Copy the commit log excerpt in full, word for word.

- [Selected excerpt]:
++++++++

2015-01-27 15:41:13 +01:00
Willy Tarreau
d817e468bf BUG/MINOR: sample: fix case sensitivity for the regsub converter
Two commits ago in 7eda849 ("MEDIUM: samples: add a regsub converter to
perform regex-based transformations"), I got caught for the second time
with the inverted case sensitivity usage of regex_comp(). So by default
it is case insensitive and passing the "i" flag makes it case sensitive.
I forgot to recheck that case before committing the cleanup. No harm
anyway, nobody had the time to use it.
2015-01-23 20:27:41 +01:00
Willy Tarreau
7eda849dce MEDIUM: samples: add a regsub converter to perform regex-based transformations
We can now replace matching regex parts with a string, a la sed. Note
that there are at least 3 different behaviours for existing sed
implementations when matching 0-length strings. Here is the result
of the following operation on each implementationt tested :

  echo 'xzxyz' | sed -e 's/x*y*/A/g'

  GNU sed 4.2.1       => AzAzA
  Perl's sed 5.16.1   => AAzAAzA
  Busybox v1.11.2 sed => AzAz

The psed behaviour was adopted because it causes the least exceptions
in the code and seems logical from a certain perspective :

  - "x"  matches x*y*  => add "A" and skip "x"

++++++++

Pictured people or hands with their joints
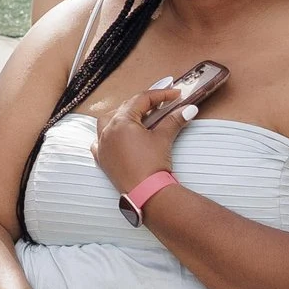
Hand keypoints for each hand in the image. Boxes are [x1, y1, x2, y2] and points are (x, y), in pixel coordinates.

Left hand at [89, 81, 187, 199]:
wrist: (146, 194)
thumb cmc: (152, 165)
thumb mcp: (164, 138)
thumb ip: (174, 120)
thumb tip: (188, 109)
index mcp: (121, 121)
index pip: (141, 100)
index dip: (160, 95)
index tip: (175, 94)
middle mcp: (107, 130)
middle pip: (125, 108)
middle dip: (143, 105)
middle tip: (161, 104)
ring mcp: (102, 145)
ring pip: (107, 121)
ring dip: (122, 116)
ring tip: (138, 118)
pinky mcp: (102, 159)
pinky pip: (100, 141)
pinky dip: (108, 136)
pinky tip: (117, 137)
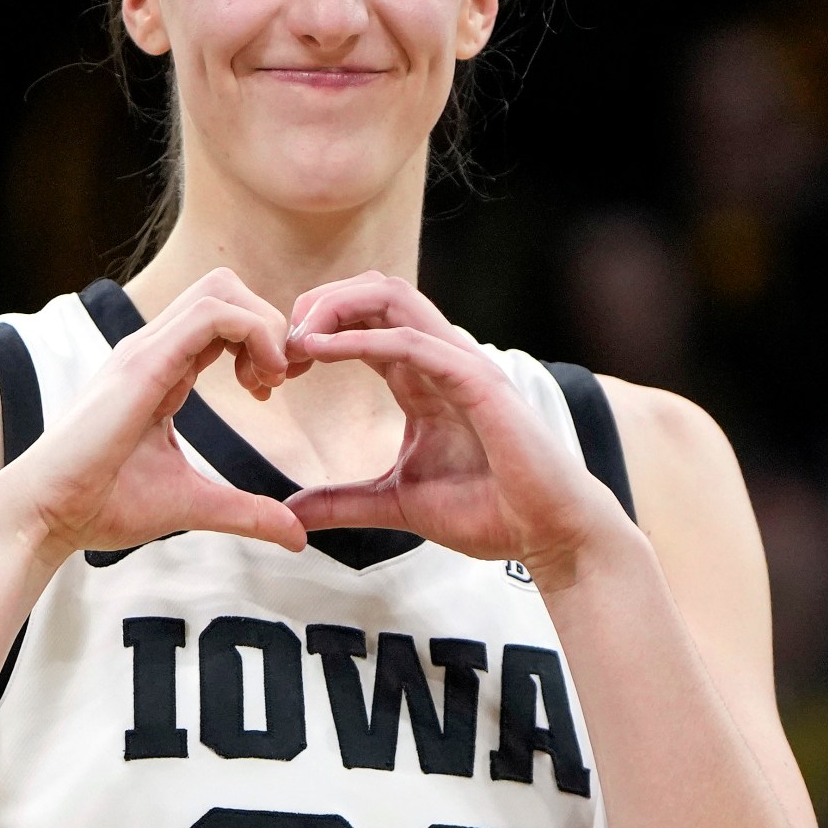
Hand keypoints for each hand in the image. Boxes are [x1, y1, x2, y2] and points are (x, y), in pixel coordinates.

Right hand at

++++++++

- [Your solution]:
2015-01-27 15:41:13 +01:00
Willy Tarreau
d817e468bf BUG/MINOR: sample: fix case sensitivity for the regsub converter
Two commits ago in 7eda849 ("MEDIUM: samples: add a regsub converter to
perform regex-based transformations"), I got caught for the second time
with the inverted case sensitivity usage of regex_comp(). So by default
it is case insensitive and passing the "i" flag makes it case sensitive.
I forgot to recheck that case before committing the cleanup. No harm
anyway, nobody had the time to use it.
2015-01-23 20:27:41 +01:00
Willy Tarreau
7eda849dce MEDIUM: samples: add a regsub converter to perform regex-based transformations
We can now replace matching regex parts with a string, a la sed. Note
that there are at least 3 different behaviours for existing sed
implementations when matching 0-length strings. Here is the result
of the following operation on each implementationt tested :

  echo 'xzxyz' | sed -e 's/x*y*/A/g'

  GNU sed 4.2.1       => AzAzA
  Perl's sed 5.16.1   => AAzAAzA
  Busybox v1.11.2 sed => AzAz

The psed behaviour was adopted because it causes the least exceptions
in the code and seems logical from a certain perspective :

  - "x"  matches x*y*  => add "A" and skip "x"